## GOAL
Starting at the first line and stopping after the one that contains "v(19.58, 13.7) *", give those lines again with every "skLineSegment" changed to "skLine" and nothing else altered. Leave the pictures out.

## DATA FOR THIS TASK
____________________
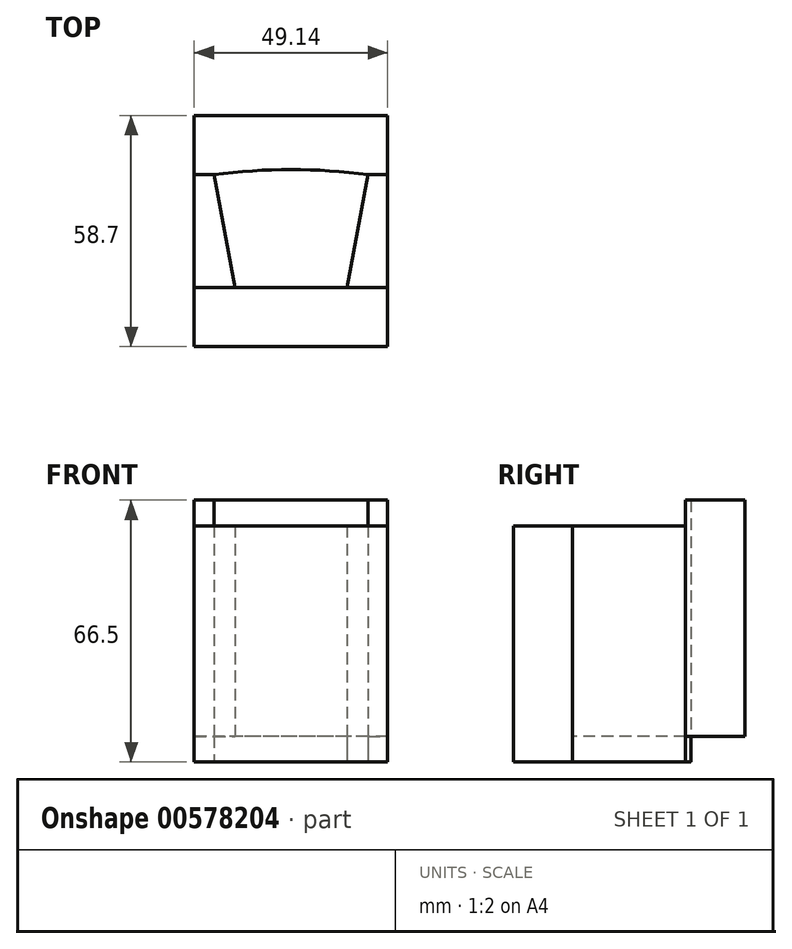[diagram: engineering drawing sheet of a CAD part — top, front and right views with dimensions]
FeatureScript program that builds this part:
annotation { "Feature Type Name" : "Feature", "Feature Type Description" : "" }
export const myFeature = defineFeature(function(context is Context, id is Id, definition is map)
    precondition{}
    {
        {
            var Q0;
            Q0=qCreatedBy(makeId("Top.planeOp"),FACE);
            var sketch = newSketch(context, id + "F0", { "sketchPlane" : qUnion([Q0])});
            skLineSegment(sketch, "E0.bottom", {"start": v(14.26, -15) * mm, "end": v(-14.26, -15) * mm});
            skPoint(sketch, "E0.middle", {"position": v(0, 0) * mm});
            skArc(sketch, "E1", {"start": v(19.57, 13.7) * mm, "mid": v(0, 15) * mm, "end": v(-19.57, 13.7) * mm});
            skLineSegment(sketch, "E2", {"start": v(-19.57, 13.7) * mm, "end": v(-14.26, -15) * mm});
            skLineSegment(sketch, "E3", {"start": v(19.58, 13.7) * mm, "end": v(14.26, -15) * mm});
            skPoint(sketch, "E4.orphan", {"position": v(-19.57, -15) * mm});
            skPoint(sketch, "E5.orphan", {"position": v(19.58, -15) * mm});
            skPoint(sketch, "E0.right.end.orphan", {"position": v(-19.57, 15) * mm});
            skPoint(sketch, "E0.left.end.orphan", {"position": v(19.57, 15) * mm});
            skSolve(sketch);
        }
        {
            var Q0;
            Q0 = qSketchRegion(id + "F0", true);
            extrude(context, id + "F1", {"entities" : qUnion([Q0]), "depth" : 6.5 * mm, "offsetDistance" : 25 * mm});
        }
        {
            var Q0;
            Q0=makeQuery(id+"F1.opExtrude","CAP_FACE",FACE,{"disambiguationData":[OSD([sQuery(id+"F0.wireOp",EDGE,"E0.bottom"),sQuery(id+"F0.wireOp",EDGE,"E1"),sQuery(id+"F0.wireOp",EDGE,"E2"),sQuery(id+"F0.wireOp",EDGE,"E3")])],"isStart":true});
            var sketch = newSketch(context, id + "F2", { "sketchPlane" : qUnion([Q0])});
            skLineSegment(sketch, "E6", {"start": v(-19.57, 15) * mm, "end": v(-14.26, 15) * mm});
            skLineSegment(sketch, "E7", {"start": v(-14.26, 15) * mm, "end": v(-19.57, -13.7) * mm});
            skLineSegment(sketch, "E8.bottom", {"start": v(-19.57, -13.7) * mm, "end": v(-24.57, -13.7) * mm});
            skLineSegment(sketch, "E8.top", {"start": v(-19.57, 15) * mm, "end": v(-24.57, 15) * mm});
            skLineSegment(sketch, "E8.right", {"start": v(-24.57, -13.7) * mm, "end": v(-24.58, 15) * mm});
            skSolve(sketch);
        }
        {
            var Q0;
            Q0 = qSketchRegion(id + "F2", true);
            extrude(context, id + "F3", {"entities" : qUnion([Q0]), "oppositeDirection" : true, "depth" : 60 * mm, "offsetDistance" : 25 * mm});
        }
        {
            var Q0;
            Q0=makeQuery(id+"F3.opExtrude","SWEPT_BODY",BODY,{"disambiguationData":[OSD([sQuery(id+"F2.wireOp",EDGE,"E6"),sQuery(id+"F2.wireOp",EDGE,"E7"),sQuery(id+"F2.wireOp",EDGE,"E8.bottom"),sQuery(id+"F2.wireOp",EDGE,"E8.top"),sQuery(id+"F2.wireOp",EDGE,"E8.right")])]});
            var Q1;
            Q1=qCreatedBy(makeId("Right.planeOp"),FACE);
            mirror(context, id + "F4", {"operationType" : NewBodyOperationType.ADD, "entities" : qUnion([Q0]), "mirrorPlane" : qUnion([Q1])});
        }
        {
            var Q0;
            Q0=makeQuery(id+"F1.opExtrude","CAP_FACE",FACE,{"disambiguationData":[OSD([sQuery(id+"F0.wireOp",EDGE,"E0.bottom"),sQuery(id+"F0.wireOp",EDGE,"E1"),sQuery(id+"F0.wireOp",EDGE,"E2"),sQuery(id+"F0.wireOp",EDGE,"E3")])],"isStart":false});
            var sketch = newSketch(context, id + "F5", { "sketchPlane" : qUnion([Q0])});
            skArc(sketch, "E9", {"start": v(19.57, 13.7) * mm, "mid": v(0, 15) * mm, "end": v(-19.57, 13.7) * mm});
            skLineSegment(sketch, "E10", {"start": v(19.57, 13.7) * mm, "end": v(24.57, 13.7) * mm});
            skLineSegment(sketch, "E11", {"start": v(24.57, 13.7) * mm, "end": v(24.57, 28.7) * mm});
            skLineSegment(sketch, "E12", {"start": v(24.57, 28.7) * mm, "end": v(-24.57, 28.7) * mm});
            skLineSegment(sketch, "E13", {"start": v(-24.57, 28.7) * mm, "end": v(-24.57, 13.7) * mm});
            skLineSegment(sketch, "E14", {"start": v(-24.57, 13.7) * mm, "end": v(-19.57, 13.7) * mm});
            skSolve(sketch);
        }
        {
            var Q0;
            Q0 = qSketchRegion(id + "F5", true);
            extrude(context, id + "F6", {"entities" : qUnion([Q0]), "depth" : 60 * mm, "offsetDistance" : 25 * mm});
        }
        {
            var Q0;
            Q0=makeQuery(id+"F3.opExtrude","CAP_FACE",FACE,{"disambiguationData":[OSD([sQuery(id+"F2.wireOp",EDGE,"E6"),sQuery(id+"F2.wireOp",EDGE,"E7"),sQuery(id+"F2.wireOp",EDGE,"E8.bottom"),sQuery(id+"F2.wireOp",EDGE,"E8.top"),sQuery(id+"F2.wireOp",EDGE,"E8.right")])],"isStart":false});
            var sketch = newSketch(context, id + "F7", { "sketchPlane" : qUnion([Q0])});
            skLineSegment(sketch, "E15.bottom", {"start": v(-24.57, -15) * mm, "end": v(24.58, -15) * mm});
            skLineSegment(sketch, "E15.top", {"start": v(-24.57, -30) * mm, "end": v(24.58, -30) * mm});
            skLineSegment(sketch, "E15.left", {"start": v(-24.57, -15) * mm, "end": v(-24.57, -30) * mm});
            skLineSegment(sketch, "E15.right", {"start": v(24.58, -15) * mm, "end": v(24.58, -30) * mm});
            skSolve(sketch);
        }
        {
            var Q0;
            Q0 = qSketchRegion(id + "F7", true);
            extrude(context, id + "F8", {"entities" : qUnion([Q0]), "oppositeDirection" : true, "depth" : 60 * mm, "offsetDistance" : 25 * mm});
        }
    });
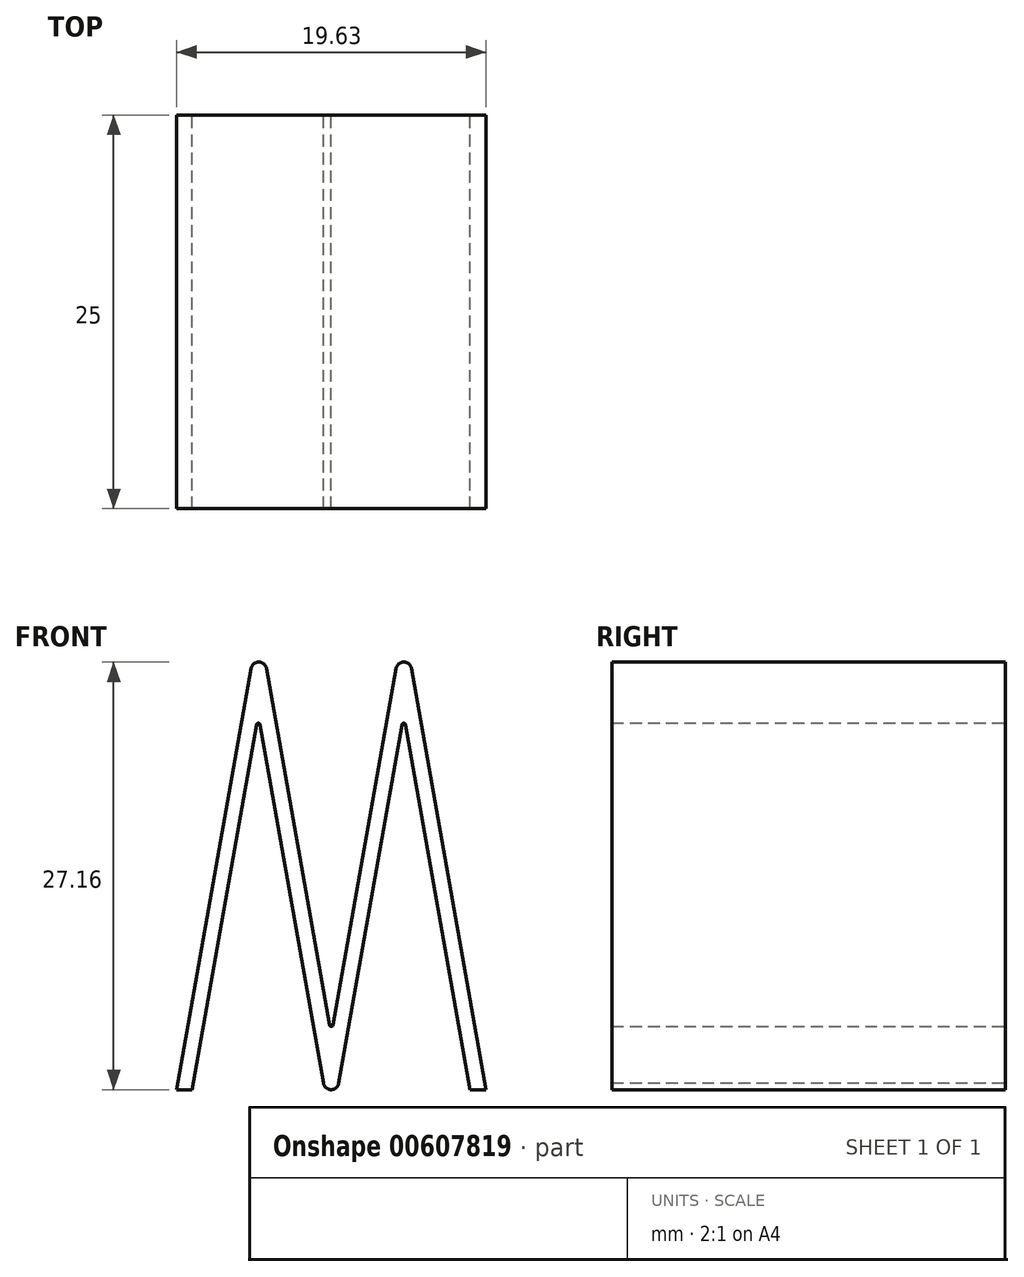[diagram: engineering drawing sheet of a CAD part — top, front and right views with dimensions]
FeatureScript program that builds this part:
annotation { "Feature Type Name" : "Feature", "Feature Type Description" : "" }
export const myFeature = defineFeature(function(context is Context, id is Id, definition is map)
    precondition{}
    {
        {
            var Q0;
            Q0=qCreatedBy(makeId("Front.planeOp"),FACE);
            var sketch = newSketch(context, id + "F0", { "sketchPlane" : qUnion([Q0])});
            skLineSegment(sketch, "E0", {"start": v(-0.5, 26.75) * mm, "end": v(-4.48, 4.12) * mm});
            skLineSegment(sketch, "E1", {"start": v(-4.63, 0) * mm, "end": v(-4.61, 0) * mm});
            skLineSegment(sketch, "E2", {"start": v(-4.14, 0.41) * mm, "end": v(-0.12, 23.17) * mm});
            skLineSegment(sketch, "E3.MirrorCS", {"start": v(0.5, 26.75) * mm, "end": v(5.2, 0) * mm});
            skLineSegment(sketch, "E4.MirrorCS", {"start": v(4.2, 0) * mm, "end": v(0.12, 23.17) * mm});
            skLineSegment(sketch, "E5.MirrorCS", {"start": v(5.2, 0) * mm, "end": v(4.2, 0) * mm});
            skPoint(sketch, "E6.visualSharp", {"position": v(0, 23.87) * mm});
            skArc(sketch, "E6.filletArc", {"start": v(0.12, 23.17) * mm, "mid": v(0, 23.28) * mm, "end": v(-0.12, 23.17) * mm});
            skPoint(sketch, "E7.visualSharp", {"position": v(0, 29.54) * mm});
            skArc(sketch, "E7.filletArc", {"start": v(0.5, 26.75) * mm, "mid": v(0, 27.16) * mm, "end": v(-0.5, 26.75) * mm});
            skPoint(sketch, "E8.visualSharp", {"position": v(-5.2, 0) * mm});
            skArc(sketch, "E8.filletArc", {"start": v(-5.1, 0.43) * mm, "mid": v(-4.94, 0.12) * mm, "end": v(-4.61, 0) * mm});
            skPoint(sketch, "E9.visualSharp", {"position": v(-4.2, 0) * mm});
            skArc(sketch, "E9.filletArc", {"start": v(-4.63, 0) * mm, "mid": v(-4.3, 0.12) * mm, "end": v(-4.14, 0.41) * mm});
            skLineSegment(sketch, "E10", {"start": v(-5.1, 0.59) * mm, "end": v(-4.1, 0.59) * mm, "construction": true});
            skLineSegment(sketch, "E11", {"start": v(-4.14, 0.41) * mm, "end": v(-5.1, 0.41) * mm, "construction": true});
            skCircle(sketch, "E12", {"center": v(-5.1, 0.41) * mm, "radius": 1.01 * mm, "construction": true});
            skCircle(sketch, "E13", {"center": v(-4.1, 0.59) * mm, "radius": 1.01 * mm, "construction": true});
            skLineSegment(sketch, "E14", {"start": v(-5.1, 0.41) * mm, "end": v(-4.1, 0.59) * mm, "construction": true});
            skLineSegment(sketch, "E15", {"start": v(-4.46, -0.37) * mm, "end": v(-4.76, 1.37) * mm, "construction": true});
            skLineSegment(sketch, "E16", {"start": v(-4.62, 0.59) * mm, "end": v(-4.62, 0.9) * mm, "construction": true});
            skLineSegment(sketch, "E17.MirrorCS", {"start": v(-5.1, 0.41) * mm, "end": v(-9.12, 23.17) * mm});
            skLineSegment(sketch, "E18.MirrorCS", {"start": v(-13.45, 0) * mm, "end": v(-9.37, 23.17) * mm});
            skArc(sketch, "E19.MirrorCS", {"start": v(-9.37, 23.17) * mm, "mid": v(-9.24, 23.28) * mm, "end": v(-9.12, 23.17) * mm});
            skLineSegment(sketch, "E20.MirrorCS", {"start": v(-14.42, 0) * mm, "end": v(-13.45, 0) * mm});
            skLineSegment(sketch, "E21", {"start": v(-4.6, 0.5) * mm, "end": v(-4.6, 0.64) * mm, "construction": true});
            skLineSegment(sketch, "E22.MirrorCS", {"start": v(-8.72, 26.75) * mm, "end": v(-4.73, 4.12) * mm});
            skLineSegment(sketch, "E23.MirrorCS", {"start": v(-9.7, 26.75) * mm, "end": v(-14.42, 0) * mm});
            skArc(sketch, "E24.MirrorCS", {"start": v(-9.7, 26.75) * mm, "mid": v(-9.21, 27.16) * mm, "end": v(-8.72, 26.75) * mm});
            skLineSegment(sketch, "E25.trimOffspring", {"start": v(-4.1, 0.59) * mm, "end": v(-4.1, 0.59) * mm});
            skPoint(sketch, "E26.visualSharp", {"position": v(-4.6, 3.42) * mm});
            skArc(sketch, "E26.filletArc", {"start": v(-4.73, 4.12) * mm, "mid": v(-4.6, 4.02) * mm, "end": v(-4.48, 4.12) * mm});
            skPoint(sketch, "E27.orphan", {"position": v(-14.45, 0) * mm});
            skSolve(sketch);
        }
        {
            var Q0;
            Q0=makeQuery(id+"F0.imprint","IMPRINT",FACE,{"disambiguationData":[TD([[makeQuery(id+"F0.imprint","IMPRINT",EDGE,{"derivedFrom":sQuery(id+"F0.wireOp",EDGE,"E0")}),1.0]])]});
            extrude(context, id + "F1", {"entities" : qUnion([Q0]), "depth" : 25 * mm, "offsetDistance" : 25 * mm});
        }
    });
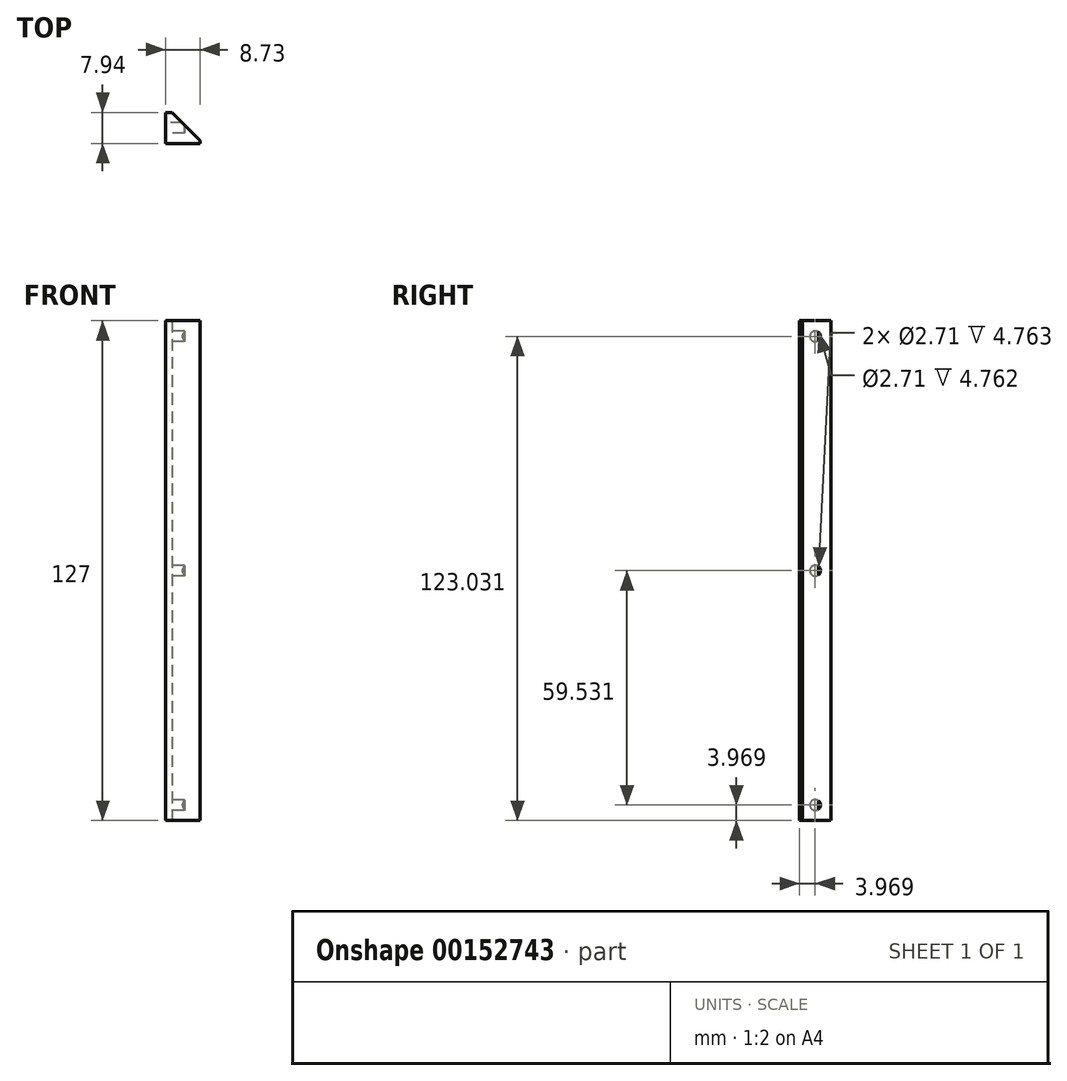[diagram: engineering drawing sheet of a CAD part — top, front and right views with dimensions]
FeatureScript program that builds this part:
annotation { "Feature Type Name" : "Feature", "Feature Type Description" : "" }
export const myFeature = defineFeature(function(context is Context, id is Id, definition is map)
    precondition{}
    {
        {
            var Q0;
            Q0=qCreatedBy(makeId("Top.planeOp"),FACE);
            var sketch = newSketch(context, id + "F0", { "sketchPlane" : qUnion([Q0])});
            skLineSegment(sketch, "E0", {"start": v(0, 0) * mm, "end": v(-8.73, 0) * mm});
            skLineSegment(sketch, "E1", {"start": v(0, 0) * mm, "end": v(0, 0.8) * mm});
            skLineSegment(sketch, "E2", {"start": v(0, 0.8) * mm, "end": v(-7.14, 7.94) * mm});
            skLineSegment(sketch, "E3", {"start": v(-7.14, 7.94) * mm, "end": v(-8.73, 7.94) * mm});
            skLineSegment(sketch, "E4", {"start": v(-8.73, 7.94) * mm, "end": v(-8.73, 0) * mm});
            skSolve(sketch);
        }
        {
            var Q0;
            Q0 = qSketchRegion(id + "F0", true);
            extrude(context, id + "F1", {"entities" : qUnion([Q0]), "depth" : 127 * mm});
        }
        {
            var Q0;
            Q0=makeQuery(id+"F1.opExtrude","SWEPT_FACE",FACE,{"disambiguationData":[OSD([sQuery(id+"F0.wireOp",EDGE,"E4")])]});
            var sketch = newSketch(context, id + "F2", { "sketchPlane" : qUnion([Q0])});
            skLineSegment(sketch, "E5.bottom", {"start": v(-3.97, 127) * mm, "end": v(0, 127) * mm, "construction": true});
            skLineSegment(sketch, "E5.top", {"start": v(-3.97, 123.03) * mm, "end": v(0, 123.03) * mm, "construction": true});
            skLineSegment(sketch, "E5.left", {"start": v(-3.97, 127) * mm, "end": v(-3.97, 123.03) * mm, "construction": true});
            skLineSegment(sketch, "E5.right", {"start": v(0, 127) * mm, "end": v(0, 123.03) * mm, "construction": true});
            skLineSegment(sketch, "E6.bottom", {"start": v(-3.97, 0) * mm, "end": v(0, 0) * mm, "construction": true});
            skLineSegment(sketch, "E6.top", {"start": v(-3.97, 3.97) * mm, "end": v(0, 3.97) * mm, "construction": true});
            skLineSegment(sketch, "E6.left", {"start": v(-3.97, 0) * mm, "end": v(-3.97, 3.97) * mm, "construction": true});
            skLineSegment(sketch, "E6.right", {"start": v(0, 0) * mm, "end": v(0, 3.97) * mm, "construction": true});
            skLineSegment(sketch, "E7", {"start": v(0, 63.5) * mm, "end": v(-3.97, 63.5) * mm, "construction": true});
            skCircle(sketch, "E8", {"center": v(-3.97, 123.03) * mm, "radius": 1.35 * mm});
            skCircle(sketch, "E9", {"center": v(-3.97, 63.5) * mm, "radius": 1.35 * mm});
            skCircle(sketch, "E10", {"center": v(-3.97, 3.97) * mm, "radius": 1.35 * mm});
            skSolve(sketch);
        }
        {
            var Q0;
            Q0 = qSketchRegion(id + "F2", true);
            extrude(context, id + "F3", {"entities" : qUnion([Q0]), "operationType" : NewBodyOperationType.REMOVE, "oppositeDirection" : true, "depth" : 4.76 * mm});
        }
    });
____________________
## OUTPUT BELOW
[diagram: engineering drawing sheet of a CAD part — top, front and right views with dimensions]
FeatureScript program that builds this part:
annotation { "Feature Type Name" : "Feature", "Feature Type Description" : "" }
export const myFeature = defineFeature(function(context is Context, id is Id, definition is map)
    precondition{}
    {
        {
            var Q0;
            Q0=qCreatedBy(makeId("Top.planeOp"),FACE);
            var sketch = newSketch(context, id + "F0", { "sketchPlane" : qUnion([Q0])});
            skLine(sketch, "E0.bottom", {"start": v(14.26, -15) * mm, "end": v(-14.26, -15) * mm});
            skPoint(sketch, "E0.middle", {"position": v(0, 0) * mm});
            skArc(sketch, "E1", {"start": v(19.57, 13.7) * mm, "mid": v(0, 15) * mm, "end": v(-19.57, 13.7) * mm});
            skLine(sketch, "E2", {"start": v(-19.57, 13.7) * mm, "end": v(-14.26, -15) * mm});
            skLine(sketch, "E3", {"start": v(19.58, 13.7) * mm, "end": v(14.26, -15) * mm});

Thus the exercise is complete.